Roommates: Most renters insurance policies only cover the personal property and liability of the policyholder. That means any non-family roommates are not covered by the policy purchased by someone else and they cannot be added to a policy. Each renter should consider purchasing their own individual renters insurance policy to ensure all tenants of a rental home or unit are effectively insured.
Floods, Earthquakes and Sinkholes: Renters insurance doesn't cover everything and depending on the dwelling and where a renter lives, they might choose to purchase other insurance policies that conside with renters insurance. Flood insurance is availabel through the National Flood Insurance Program (NFIP) and a number of companies sell earthquake and sinkhole insurance policies.
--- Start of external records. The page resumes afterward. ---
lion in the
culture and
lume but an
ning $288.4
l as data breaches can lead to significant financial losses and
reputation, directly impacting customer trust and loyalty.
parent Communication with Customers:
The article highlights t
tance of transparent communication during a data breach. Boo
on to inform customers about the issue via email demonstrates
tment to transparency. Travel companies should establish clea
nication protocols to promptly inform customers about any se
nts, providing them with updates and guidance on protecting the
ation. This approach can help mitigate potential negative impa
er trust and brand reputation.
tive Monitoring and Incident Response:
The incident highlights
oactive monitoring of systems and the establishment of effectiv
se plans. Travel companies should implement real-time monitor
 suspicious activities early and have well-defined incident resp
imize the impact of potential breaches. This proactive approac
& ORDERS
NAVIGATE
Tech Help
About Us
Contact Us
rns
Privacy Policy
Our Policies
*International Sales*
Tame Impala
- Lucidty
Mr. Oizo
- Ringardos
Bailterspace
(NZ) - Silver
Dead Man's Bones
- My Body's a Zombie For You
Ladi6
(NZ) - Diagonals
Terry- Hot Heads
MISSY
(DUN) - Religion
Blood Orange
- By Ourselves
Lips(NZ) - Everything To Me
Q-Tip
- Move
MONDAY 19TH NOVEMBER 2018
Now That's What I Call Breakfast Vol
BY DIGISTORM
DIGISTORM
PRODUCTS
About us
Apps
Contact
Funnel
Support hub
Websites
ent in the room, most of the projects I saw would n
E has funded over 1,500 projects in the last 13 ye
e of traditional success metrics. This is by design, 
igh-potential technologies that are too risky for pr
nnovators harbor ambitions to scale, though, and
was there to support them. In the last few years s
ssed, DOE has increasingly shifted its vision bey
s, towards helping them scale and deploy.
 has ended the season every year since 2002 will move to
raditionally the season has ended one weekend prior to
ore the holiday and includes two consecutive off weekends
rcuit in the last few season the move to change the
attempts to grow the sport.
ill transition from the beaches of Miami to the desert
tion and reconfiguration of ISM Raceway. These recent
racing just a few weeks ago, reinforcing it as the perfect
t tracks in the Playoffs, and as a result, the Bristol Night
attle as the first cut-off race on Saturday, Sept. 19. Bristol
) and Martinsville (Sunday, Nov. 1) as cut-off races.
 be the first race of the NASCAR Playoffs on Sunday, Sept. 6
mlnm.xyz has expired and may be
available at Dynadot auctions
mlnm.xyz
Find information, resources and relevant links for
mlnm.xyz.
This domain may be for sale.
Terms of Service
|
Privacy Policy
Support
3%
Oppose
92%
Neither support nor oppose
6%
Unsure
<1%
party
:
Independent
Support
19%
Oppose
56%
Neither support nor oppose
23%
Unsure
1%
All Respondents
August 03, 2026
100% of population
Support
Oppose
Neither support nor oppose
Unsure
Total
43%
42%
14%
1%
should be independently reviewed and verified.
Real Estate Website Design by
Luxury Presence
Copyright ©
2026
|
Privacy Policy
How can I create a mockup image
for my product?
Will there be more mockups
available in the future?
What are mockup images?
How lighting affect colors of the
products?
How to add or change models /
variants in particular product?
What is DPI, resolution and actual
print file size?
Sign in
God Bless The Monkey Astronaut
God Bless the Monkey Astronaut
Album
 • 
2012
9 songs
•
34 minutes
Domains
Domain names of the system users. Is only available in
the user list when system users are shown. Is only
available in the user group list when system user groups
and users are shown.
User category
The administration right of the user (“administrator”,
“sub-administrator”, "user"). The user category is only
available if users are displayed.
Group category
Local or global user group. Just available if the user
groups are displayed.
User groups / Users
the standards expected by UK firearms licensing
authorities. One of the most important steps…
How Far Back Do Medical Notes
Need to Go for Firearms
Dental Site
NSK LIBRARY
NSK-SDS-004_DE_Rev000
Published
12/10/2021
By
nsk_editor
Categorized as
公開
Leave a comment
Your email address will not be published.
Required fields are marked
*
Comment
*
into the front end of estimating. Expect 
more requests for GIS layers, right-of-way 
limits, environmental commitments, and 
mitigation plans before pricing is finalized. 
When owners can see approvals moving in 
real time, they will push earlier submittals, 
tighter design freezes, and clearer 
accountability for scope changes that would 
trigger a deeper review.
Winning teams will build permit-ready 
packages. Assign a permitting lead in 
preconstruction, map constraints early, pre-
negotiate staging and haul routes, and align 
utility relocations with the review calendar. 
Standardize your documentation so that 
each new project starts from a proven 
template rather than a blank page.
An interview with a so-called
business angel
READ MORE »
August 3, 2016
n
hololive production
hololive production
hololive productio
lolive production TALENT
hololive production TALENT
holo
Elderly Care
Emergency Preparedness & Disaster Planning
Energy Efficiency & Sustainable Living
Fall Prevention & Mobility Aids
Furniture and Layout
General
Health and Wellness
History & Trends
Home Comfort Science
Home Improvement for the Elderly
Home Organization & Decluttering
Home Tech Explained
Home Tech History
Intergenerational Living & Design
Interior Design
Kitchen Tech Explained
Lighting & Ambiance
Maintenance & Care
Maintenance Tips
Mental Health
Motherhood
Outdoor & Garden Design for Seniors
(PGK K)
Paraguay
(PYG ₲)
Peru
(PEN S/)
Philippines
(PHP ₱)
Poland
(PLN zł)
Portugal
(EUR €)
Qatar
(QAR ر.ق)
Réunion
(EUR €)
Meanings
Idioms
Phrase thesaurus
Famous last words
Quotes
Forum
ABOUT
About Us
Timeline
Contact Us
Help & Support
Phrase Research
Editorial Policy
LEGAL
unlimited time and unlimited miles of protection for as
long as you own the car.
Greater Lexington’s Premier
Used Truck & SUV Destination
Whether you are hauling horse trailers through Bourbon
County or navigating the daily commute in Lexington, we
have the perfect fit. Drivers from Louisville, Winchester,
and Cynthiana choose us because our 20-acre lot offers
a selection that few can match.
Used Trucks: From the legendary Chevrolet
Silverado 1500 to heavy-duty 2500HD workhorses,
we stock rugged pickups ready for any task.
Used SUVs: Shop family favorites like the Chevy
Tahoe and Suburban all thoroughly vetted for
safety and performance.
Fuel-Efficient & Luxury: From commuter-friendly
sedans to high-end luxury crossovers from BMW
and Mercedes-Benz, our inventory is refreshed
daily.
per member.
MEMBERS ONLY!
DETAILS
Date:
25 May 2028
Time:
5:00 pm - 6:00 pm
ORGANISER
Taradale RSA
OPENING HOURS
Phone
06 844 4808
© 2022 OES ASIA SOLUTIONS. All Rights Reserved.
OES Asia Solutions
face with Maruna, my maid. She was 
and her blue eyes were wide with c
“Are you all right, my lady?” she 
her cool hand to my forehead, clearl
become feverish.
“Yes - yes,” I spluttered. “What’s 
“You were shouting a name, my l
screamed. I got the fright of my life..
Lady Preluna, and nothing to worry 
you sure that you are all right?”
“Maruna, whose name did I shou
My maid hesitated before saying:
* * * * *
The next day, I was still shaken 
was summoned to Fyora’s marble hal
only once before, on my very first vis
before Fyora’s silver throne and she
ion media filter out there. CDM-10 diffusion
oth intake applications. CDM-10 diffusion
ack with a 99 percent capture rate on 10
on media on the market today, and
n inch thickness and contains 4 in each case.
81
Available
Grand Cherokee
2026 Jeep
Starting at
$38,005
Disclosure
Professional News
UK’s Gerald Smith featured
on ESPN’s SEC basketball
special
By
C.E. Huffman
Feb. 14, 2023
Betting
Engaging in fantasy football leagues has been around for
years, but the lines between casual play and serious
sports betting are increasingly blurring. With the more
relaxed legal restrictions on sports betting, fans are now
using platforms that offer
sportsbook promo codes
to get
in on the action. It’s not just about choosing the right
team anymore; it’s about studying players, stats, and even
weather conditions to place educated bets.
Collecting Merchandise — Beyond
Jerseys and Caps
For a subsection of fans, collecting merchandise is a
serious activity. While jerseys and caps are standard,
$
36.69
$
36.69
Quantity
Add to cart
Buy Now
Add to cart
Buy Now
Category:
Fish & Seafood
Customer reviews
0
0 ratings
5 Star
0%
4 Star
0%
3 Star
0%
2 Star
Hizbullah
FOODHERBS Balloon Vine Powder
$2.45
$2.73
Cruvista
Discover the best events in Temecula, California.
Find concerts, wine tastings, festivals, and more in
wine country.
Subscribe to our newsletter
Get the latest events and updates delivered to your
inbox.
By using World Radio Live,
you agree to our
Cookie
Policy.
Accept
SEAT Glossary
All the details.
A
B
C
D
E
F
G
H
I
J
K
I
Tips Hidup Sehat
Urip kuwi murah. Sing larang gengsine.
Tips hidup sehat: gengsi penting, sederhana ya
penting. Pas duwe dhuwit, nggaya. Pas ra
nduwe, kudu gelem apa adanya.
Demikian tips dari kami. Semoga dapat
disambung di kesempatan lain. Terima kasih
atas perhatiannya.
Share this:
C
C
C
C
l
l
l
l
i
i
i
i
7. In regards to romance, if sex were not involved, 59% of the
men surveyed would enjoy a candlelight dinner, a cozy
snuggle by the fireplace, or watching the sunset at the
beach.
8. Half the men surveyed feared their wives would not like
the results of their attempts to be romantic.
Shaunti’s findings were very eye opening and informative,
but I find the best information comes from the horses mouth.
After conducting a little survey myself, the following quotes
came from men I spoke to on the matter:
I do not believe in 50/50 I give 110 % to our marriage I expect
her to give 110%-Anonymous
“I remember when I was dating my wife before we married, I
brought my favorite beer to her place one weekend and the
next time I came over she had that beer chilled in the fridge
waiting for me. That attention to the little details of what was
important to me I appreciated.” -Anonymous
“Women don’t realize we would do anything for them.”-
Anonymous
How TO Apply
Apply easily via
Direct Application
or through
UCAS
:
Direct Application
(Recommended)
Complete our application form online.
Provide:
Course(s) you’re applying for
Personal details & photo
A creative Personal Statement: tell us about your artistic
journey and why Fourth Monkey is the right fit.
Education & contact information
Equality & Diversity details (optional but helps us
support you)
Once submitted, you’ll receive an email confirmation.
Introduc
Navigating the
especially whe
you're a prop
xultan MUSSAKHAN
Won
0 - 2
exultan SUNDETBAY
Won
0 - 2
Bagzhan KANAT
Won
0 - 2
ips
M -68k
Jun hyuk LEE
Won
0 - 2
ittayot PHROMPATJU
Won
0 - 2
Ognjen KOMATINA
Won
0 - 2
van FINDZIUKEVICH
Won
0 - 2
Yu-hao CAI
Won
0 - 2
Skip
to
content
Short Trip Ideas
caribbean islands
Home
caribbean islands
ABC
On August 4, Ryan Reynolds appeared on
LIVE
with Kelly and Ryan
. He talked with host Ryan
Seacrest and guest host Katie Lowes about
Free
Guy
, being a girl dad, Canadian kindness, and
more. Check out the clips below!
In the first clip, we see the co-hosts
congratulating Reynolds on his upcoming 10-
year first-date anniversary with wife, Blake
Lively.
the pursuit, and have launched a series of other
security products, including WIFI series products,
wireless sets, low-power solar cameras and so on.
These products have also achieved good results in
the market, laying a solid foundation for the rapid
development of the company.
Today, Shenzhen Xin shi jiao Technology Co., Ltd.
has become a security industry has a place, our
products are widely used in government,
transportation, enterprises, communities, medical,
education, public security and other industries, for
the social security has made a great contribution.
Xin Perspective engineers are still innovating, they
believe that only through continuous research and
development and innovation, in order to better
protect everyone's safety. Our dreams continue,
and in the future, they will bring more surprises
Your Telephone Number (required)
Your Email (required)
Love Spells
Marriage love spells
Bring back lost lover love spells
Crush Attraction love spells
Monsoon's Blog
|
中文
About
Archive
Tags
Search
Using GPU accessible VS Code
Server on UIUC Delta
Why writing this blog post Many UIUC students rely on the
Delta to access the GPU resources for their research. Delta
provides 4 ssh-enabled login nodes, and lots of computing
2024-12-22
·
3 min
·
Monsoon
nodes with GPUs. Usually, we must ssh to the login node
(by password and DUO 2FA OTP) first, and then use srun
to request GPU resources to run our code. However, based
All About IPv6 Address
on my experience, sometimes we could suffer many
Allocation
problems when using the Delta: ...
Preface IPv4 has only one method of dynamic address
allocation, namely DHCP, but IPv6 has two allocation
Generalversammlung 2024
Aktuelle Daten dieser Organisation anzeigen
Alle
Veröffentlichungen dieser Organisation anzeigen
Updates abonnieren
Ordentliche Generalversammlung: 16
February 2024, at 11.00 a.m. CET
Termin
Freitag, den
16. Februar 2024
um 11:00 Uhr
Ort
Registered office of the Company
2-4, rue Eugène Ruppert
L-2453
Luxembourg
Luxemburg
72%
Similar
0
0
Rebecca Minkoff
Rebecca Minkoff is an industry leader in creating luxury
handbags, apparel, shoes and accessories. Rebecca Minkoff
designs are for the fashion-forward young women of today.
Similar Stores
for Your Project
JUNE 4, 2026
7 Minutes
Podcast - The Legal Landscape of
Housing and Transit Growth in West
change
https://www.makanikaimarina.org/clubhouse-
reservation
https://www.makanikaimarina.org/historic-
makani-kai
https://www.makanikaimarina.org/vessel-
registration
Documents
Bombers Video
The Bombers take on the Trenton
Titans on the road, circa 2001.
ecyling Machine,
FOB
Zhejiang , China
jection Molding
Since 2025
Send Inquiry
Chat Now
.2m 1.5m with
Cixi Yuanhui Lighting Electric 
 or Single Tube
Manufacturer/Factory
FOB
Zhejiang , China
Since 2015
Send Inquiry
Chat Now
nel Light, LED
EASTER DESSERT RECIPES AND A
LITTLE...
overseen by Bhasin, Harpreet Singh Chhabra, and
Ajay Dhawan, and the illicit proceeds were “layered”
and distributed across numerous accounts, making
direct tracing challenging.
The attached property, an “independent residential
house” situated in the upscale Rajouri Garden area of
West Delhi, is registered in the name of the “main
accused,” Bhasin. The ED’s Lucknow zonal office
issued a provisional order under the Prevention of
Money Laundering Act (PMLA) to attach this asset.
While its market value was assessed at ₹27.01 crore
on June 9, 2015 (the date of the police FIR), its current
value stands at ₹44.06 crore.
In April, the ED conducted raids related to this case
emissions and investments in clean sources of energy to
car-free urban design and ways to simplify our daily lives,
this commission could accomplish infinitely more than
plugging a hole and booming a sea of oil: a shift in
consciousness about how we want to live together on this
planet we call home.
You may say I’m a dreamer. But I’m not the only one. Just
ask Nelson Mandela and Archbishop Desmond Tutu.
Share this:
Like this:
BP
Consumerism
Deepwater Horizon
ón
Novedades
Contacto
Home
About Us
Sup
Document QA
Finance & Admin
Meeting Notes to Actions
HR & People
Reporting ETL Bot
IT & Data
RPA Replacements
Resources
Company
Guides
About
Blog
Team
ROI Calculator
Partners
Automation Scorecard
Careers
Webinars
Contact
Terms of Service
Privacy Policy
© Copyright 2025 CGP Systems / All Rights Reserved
In some cases, an endorsement can be added to cover earthquake or sinkhole damage.
Two Common Mistakes in Shopping for Renters Insurance
There are two common mistakes renters make when shopping for the best renters insurance policy for their needs: they purchase a policy from a familiar company without comparing prices, or choose the cheapest policy without regard to detail.
Tenants need to shop around and compare renters insurance policies before buying one. Renters insurance premiums are priced based on factors besides the coverage itself. Insurance companies use the location, type of dwelling and other factors to determine rates and every company calculates these things differently. The cheapest renters insurance policy for one person might not be the most affordable for another. The neighbors next door might even have different quotes for a similar policy.
Renters also need to keep in mind that the cheapest policy might not be the best choice either. One policy might be slightly more expensive, but have a lower, more affordable deductible. Some policies might be nearly evenly priced, but one might include identity fraud protection and the other might not. Renters need to decide what is most important to them, gather quotes and review renters insurance policies side by side. Otherwise, there is no way they can be certain which is better for them.